Передние сидели и делали вид, будто вежливо слушают Василия Ивановича. А позади Охрим подмигивал соседям и тихонько приговаривал:

— Это, выходит, такая арифметика: пану свозят хлеб с поля, а мужику неоткуда возить, вот, значит, и ломай голову — сколько всей земли у пана!

Несколько человек прыснули, но тут же сдержались, боясь громко расхохотаться.

— Вот видите, — продолжал Василий Иванович, услышав смех, — смеетесь, а сами не знаете чему. А я уверен, что ни один из вас не решит задачу!

— Где уж нам! — молвили передние. — Мы люди малограмотные, — куда уж нам сосчитать такую уйму!

Охрим продолжал толковать соседям:

— Скажем, так. У тебя, Микита, сколько земли? На две упряжки? Ну и у меня около этого. Вот сошлись мы и калякаем: а давай-ка считать панскую землю, ежели своей нет. Ты скажешь: столько-то у пана земли! А я скажу: нет, столько-то! Ты скажешь: врешь, столько! А я скажу: нет, ты врешь! Потом ты меня хвать за чуб, а я тебя по уху — и пошла арифметика!.. А тут Грицько идет и спрашивает: отчего люди дерутся — не из-за наследства ли?

Все хохотали, уже не сдерживаясь. Василий Иванович начал сердиться.

— Плетете вы такое, что и вовсе ни к чему! Я же вам говорю, — старался он объяснить, — что в задачнике пишется о ком-нибудь только для того, чтоб было что подсчитывать.

— Вот это ж самое и мы говорим, — перебил его Охрим. — Если дома не́черта считать, то давайте…

— Тьфу! — плюнул в сердцах Василий Иванович. — Давай сюда книжку! — крикнул он Антону и чуть не силой вырвал ее у него из рук.

— Разве вам книжки читать?.. Вам хвосты быкам крутить! Вот ваша книжка! — Василий Иванович повернулся и пошел прочь от собравшихся. Все хохотали.

— Знаете, Василий Иванович! — крикнул Охрим вслед монопольщику. — Коли б довелось нам делить ваши девяносто десятинок, мы б их, может, все-таки поделили по своей, по мужицкой, арифметике.

— Может, и поделили бы! — подхватил угрюмый мужик.

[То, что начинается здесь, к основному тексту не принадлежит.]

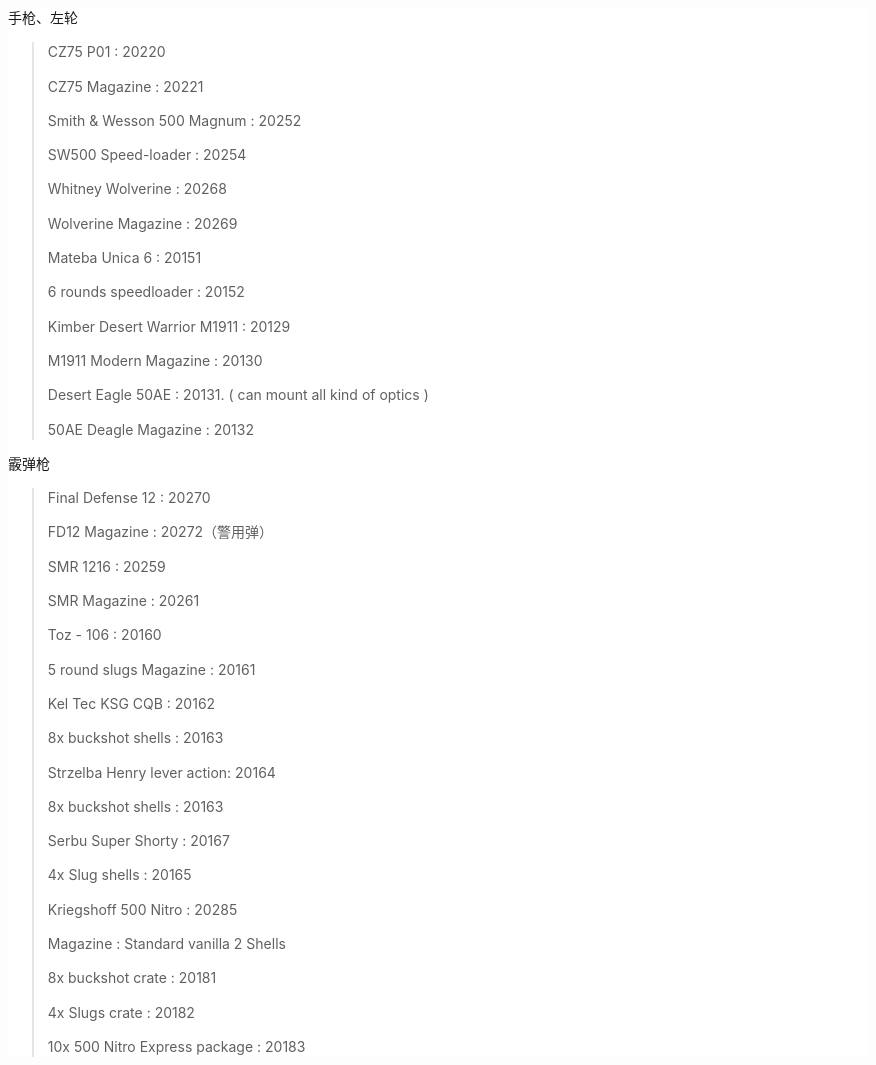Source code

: 

手枪、左轮

> CZ75 P01 : 20220
>
> CZ75 Magazine : 20221
>
> Smith & Wesson 500 Magnum : 20252
>
> SW500 Speed-loader : 20254
>
> Whitney Wolverine : 20268
>
> Wolverine Magazine : 20269
>
> Mateba Unica 6 : 20151
>
> 6 rounds speedloader : 20152
>
> Kimber Desert Warrior M1911 : 20129
>
> M1911 Modern Magazine : 20130
>
> Desert Eagle 50AE : 20131. ( can mount all kind of optics )
>
> 50AE Deagle Magazine : 20132



霰弹枪

> Final Defense 12 : 20270
>
> FD12 Magazine : 20272（警用弹）
>
> SMR 1216 : 20259
>
> SMR Magazine : 20261
>
> Toz - 106 : 20160
>
> 5 round slugs Magazine : 20161
>
> Kel Tec KSG CQB : 20162
>
> 8x buckshot shells : 20163
>
> Strzelba Henry lever action: 20164
>
> 8x buckshot shells : 20163
>
> Serbu Super Shorty : 20167
>
> 4x Slug shells : 20165
>
> Kriegshoff 500 Nitro : 20285
>
> Magazine : Standard vanilla 2 Shells
>
> 8x buckshot crate : 20181
>
> 4x Slugs crate : 20182
>
> 10x 500 Nitro Express package : 20183
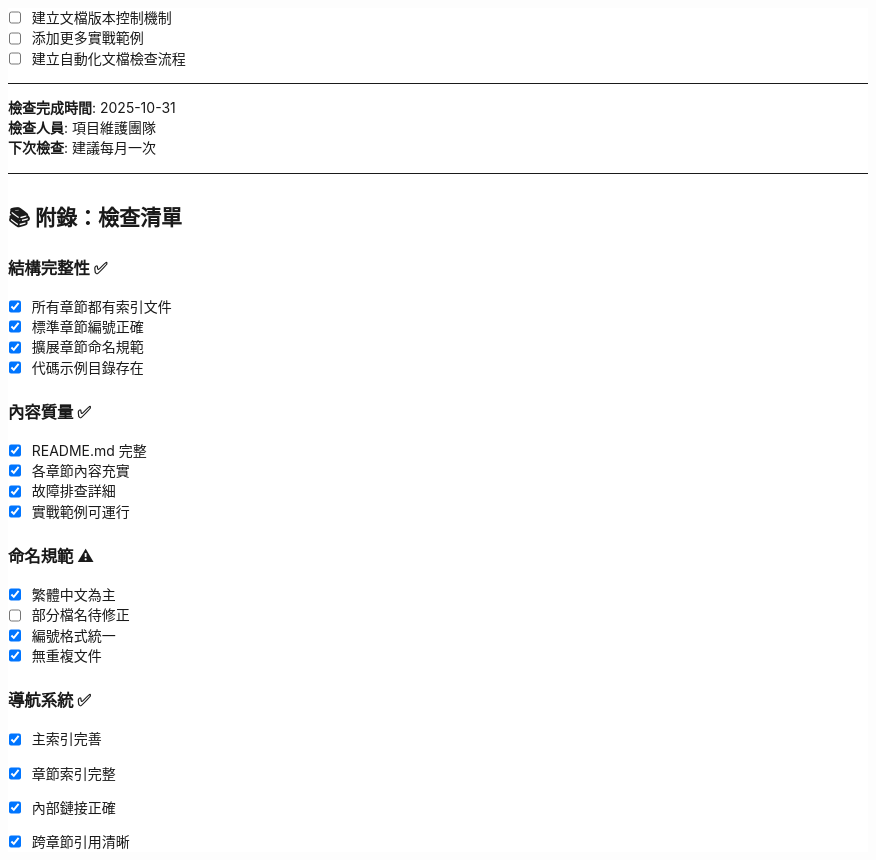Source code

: - [ ] 建立文檔版本控制機制
- [ ] 添加更多實戰範例
- [ ] 建立自動化文檔檢查流程

---

**檢查完成時間**: 2025-10-31  
**檢查人員**: 項目維護團隊  
**下次檢查**: 建議每月一次

---

## 📚 附錄：檢查清單

### 結構完整性 ✅
- [x] 所有章節都有索引文件
- [x] 標準章節編號正確
- [x] 擴展章節命名規範
- [x] 代碼示例目錄存在

### 內容質量 ✅
- [x] README.md 完整
- [x] 各章節內容充實
- [x] 故障排查詳細
- [x] 實戰範例可運行

### 命名規範 ⚠️
- [x] 繁體中文為主
- [ ] 部分檔名待修正
- [x] 編號格式統一
- [x] 無重複文件

### 導航系統 ✅
- [x] 主索引完善
- [x] 章節索引完整
- [x] 內部鏈接正確
- [x] 跨章節引用清晰

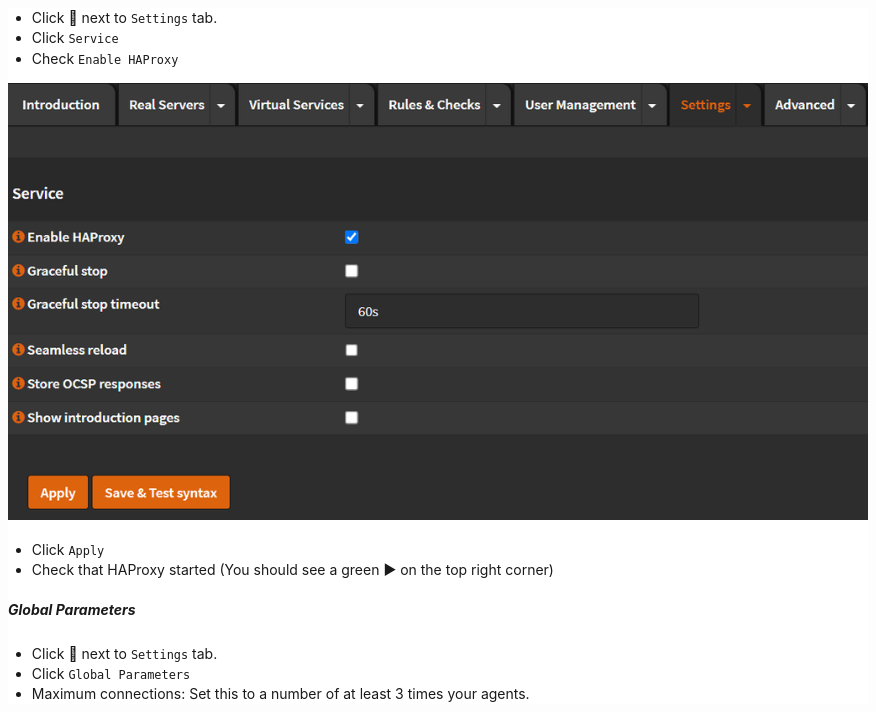 - Click 🔽 next to `Settings` tab.
- Click `Service`
- Check `Enable HAProxy`

![opnsensetcp-haproxy-enable](images/opnsensetcp-haproxy-enable.png)

- Click `Apply`
- Check that HAProxy started (You should see a green ▶️ on the top right corner)

##### Global Parameters

- Click 🔽 next to `Settings` tab.
- Click `Global Parameters`
- Maximum connections: Set this to a number of at least 3 times your agents.
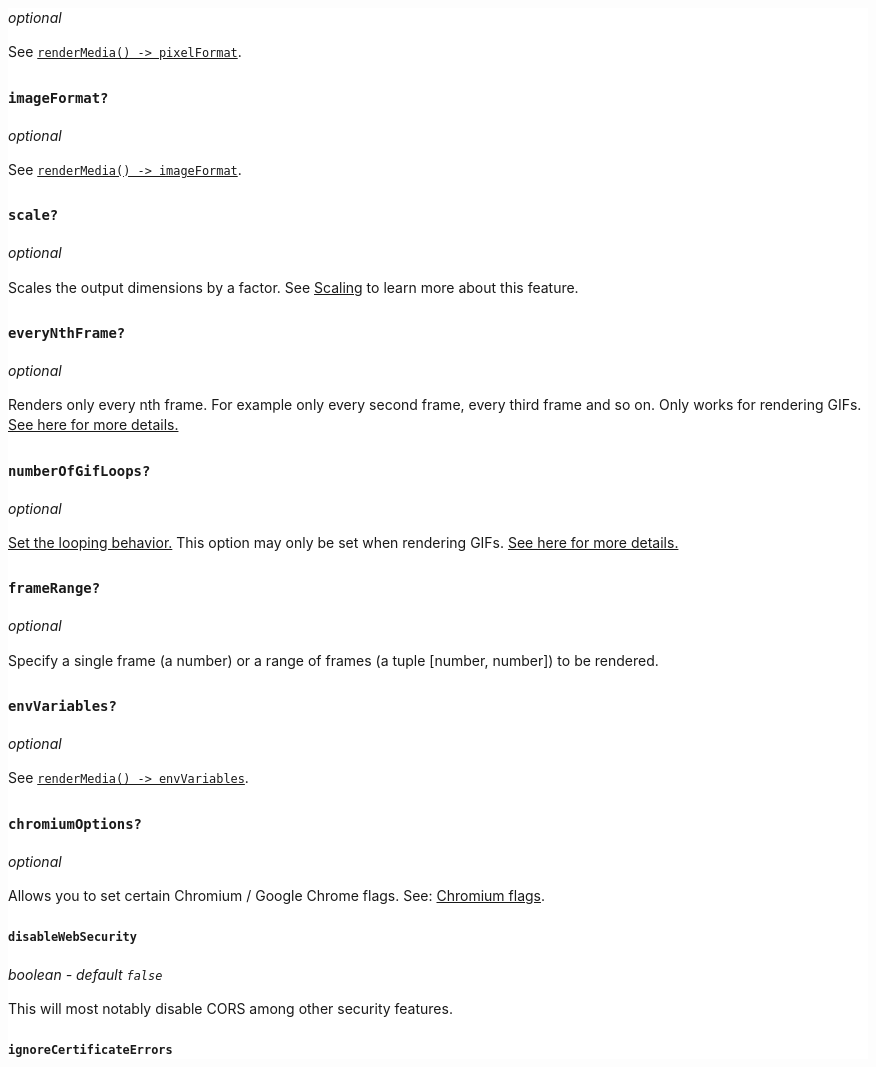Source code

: _optional_

See [`renderMedia() -> pixelFormat`](/docs/renderer/render-media#pixelformat).

### `imageFormat?`

_optional_

See [`renderMedia() -> imageFormat`](/docs/renderer/render-media#imageformat).

### `scale?`

_optional_

Scales the output dimensions by a factor. See [Scaling](/docs/scaling) to learn more about this feature.

### `everyNthFrame?`

_optional_

Renders only every nth frame. For example only every second frame, every third frame and so on. Only works for rendering GIFs. [See here for more details.](/docs/render-as-gif)

### `numberOfGifLoops?`

_optional_

[Set the looping behavior.](/docs/config#setnumberofgifloops) This option may only be set when rendering GIFs. [See here for more details.](/docs/render-as-gif#changing-the-number-of-loops)

### `frameRange?`

_optional_

Specify a single frame (a number) or a range of frames (a tuple [number, number]) to be rendered.

### `envVariables?`

_optional_

See [`renderMedia() -> envVariables`](/docs/renderer/render-media#envvariables).

### `chromiumOptions?`

_optional_

Allows you to set certain Chromium / Google Chrome flags. See: [Chromium flags](/docs/chromium-flags).

#### `disableWebSecurity`

_boolean - default `false`_

This will most notably disable CORS among other security features.

#### `ignoreCertificateErrors`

Василий Иванович вдруг остановился, точно его кто-то за полу дернул, обернулся, хотел что-то сказать. Потом плюнул и еще быстрее направился к своей монопольке.

— Вишь, как закрутил носом! Видно, не очень по вкусу пришлась ему мужицкая арифметика! — говорили, посмеиваясь, крестьяне.

— И откуда принесла его нечистая сила! — поддерживали другие. — Только где два-три человека соберутся, уже его чертяка, хочешь — не хочешь, а принесет! Не дал начитаться вволю. А жаль: занятная была книжка!